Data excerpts
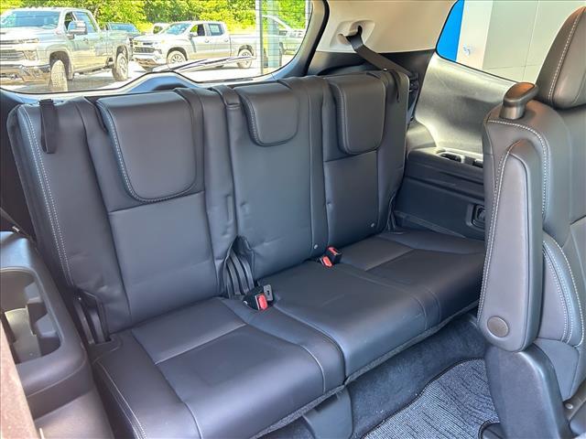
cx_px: 293
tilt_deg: -22.8
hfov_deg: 67.3
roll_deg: +0.3
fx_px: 440
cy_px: 220
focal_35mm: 26
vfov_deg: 53.1
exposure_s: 1/60
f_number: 1.5
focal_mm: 5.7
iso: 320
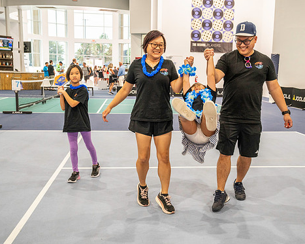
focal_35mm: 42
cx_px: 165
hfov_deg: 43.8
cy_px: 122
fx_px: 379
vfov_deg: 35.6
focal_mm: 36
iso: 3200
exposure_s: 1/160
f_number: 5.6
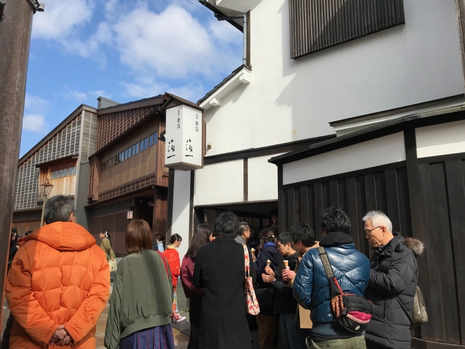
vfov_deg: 49.7
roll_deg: -0.8
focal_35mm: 28
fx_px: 376
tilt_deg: +10.8
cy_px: 174
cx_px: 232
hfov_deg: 63.4
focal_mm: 3.99
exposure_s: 1/2660
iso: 20
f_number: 1.8
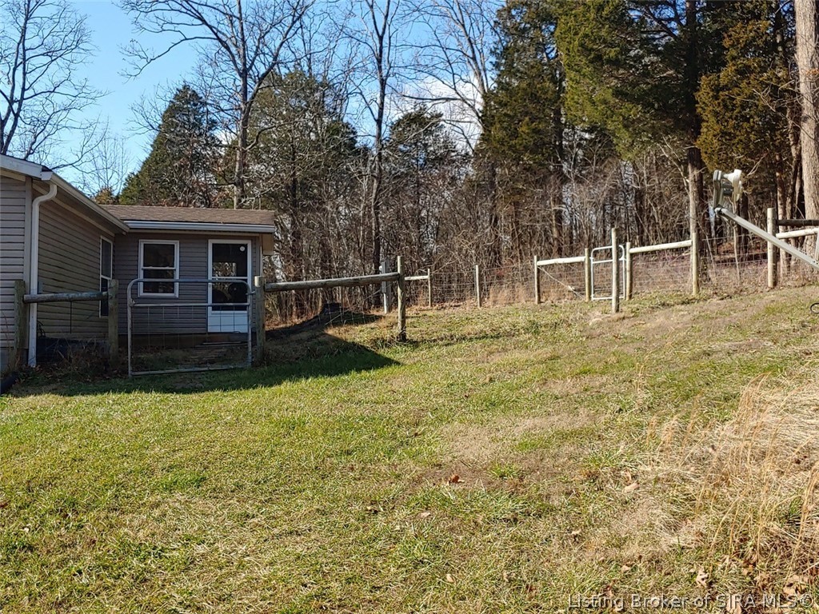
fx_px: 757
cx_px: 410
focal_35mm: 32
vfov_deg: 44.2
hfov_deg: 56.8
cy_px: 307
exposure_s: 1/1205
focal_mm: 4.23
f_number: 1.5
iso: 50
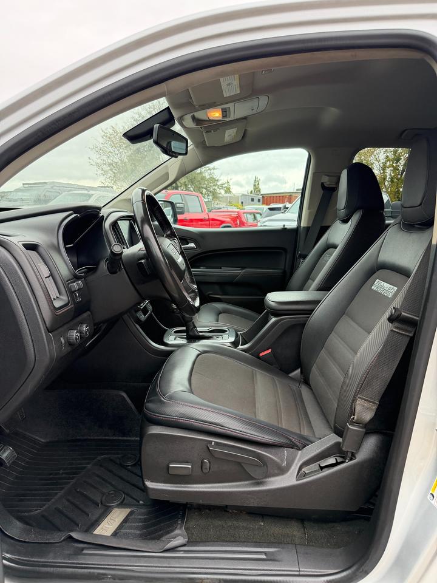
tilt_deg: -9.5
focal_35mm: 24
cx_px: 218
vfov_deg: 71.6
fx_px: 404
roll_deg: -0.6
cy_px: 292
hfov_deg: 56.8
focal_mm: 6.76
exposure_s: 1/157
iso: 200
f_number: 1.78
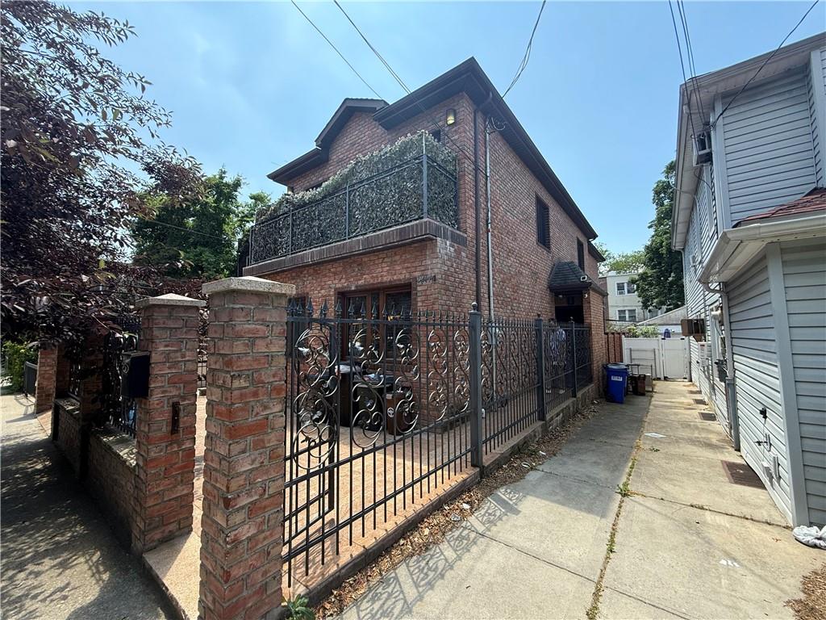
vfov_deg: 85.7
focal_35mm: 14
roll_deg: +0.4
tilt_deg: +3.8
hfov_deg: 102.1
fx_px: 334
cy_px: 310
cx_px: 413
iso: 64
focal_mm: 2.22
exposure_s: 1/514
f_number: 2.2
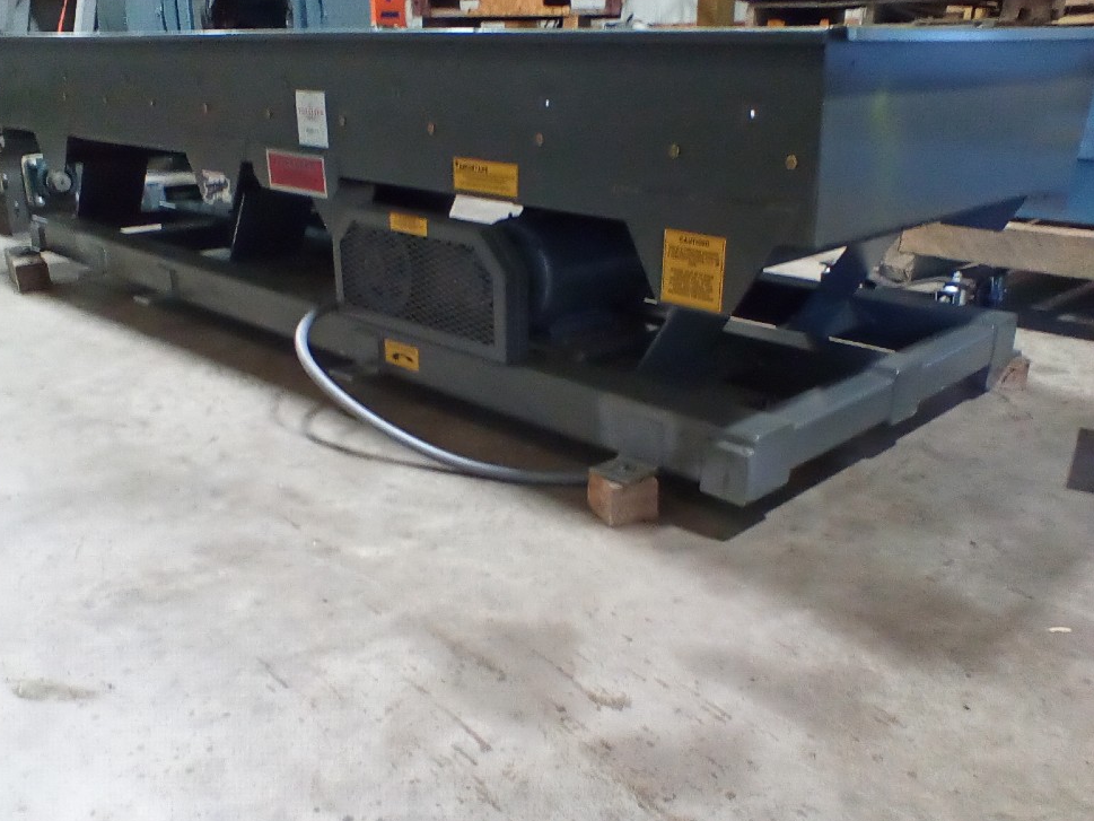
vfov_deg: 44.2
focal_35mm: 32
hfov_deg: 56.8
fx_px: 1011
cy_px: 411
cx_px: 532
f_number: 2.4
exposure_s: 1/20
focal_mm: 2.38
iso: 272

*Directive:*
The images in the entries above should be left out; please reproduce exactly the lines from the first through the one containing "focal_mm: 3.99".

*Response for this exercise:*
cx_px: 293
tilt_deg: -22.8
hfov_deg: 67.3
roll_deg: +0.3
fx_px: 440
cy_px: 220
focal_35mm: 26
vfov_deg: 53.1
exposure_s: 1/60
f_number: 1.5
focal_mm: 5.7
iso: 320
focal_35mm: 42
cx_px: 165
hfov_deg: 43.8
cy_px: 122
fx_px: 379
vfov_deg: 35.6
focal_mm: 36
iso: 3200
exposure_s: 1/160
f_number: 5.6
vfov_deg: 49.7
roll_deg: -0.8
focal_35mm: 28
fx_px: 376
tilt_deg: +10.8
cy_px: 174
cx_px: 232
hfov_deg: 63.4
focal_mm: 3.99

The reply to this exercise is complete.